6.5

Quarrel (360)

Quarrel (360)

Word war never changes… except for when it does.

Quarrel stresses the power of words. I mean that literally. Words are weapons in this hybrid of Risk and Scrabble, where I try to drive my enemies from their land by assembling the highest-scoring word from a jumble of eight letters. It’s like if the kids from Scripps decided to take over the world.

If this sounds familiar it’s because Quarrel isn’t new. It was released for the iPad last fall and quickly commandeered every spare minute of my life, eventually making Paste’s list of the best mobile games of 2011. The only problem with the original Quarrel is that it lacks any kind of multiplayer mode. This is a game built to be played with friends but all I can do with it is face the same ten computer opponents over and over.

The Xbox Live version fixes that. This new Quarrel lets me lose to up to three real life people at once. Even when playing without a headset, as I often do when I’m not facing friends, human opponents are distinguishable from computer foes, and vastly preferable. People are erratic and unpredictable, prone to nervousness and mental lapses, and regularly upend strategies (intentionally or unintentionally) and force new ones to be devised on the fly. They lack the robotic consistency of Quarrel’s cartoonish characters, such as the professorial Rex or the aggressive Malik. Real people keep things interesting.

quarrel battle.jpg

Multiplayer is perfect for Quarrel. It makes the game into what it should have been all along. It’s a crucial development that will hopefully be added to the iPad version (or its inevitable sequel). I hope that happens soon, because otherwise I can’t stand playing it on the Xbox.

I’ve complained about the virtual joystick and buttons of iPad games before, but Quarrel has the opposite problem. The original is perfectly conceived for a touch screen. To spell a word I just tap the letters I want. If I want to wipe those away and start spelling a new world I only have to hit a single button. It’s quick and simple and close to second-hand nature to a guy who types for a living.

Obviously the Xbox 360 doesn’t have a touch screen. In this version I have to cycle through each letter with the joystick until I reach the one I want to use and then press a button. Repeat that for every letter, all the way up to eight for an unbeatable anagram (Quarrel’s version of a WMD). If I enter the wrong letter I have to manually cancel it out with a button press, all while the clock is ticking down to my doom.

quarrel screen.jpg

The controller almost ruins Quarrel. I lose at least one battle in every game against a good player because of the sluggish controls. Nothing in games is more frustrating than losing because of the controls instead of my own mental or manual mistakes. And even when I clearly make a mistake, like entering a word so fast that I misspell it, I’m used to a Quarrel where that mistake can be instantly deleted and quickly fixed well within the time limit. That’s often impossible in this Quarrel.
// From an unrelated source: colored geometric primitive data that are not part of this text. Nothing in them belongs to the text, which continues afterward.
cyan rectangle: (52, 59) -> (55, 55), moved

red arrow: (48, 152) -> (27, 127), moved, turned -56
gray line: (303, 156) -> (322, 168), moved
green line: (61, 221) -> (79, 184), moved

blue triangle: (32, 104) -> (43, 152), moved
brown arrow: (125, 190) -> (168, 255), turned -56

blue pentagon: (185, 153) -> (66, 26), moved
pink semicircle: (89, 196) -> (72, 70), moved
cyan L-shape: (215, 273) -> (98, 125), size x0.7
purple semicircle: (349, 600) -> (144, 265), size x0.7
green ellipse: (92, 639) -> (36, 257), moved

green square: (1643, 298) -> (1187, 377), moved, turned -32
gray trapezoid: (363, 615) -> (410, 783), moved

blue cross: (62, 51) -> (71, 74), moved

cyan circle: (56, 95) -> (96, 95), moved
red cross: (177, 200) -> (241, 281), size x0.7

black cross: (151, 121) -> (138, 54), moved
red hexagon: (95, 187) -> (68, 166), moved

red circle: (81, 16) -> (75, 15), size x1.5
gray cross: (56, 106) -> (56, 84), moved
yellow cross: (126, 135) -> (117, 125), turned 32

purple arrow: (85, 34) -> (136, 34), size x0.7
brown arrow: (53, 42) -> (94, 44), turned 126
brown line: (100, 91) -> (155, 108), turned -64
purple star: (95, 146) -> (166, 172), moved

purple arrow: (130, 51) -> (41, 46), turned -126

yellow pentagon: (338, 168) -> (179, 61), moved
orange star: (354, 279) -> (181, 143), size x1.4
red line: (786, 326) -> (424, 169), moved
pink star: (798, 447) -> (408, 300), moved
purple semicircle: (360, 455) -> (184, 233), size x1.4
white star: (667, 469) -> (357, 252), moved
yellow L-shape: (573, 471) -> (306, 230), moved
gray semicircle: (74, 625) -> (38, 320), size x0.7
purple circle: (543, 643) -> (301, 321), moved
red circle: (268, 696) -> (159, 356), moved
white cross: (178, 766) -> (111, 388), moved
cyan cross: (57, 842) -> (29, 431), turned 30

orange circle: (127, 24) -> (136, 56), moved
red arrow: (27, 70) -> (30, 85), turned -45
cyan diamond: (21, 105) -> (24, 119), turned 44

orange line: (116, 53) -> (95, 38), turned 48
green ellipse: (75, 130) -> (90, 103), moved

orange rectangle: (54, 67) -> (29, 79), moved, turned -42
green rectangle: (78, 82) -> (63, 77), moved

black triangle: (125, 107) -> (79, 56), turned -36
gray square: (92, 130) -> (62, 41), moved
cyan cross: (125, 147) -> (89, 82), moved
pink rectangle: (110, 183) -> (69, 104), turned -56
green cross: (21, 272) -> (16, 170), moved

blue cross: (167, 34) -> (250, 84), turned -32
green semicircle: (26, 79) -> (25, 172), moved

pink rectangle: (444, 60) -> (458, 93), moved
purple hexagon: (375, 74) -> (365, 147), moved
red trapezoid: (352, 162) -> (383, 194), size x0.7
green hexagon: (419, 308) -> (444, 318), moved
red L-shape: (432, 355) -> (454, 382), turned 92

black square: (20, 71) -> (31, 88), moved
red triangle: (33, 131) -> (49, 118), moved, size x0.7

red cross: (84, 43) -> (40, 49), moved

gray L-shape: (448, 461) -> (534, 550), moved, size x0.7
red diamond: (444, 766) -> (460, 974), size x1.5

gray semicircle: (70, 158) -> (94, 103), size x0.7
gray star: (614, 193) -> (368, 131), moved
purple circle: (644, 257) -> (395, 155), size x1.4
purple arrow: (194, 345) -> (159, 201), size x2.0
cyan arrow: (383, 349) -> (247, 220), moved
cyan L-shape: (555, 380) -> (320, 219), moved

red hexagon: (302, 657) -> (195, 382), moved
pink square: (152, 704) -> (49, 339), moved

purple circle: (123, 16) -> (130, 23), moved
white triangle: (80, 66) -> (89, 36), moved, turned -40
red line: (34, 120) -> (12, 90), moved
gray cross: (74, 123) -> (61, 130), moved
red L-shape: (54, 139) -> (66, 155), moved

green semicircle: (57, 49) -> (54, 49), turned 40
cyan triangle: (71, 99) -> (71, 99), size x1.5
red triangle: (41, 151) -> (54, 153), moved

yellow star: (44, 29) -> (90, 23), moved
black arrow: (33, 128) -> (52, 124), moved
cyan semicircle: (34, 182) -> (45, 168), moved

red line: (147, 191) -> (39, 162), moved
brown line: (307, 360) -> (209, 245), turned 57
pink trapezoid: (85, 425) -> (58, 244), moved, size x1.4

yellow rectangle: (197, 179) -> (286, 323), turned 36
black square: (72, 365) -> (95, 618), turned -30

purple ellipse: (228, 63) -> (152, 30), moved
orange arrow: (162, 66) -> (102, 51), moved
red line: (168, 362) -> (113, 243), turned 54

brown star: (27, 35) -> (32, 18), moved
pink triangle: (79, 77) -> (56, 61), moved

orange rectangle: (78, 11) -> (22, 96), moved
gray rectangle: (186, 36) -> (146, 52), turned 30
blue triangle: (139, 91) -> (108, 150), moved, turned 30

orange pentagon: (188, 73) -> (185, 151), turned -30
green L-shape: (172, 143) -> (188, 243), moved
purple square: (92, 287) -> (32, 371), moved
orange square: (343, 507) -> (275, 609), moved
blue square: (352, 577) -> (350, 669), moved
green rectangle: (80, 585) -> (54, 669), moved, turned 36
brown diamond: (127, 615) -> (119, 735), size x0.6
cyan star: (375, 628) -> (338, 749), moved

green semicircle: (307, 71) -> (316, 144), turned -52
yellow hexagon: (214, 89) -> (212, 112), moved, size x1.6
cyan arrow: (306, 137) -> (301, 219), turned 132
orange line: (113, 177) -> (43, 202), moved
So what’s more important, playing Quarrel with friends, or playing it with controls that don’t send me into a blind rage? As much of an improvement as multiplayer proves, it can’t outweigh the fundamental problem at the heart of this adaptation. In the original you can spell almost at the speed of thought, whereas now there’s an extra barrier between thought and action. That’s not good for a game as split-second tight as Quarrel. Any Quarrel might be better than no Quarrel, but anybody familiar with the iPad version is bound to be disappointed.


Quarrel was developed by Denki and published by UTV Ignition. This review is of the new Xbox Box Live Arcade version. It was previously released in 2011 for the iPad.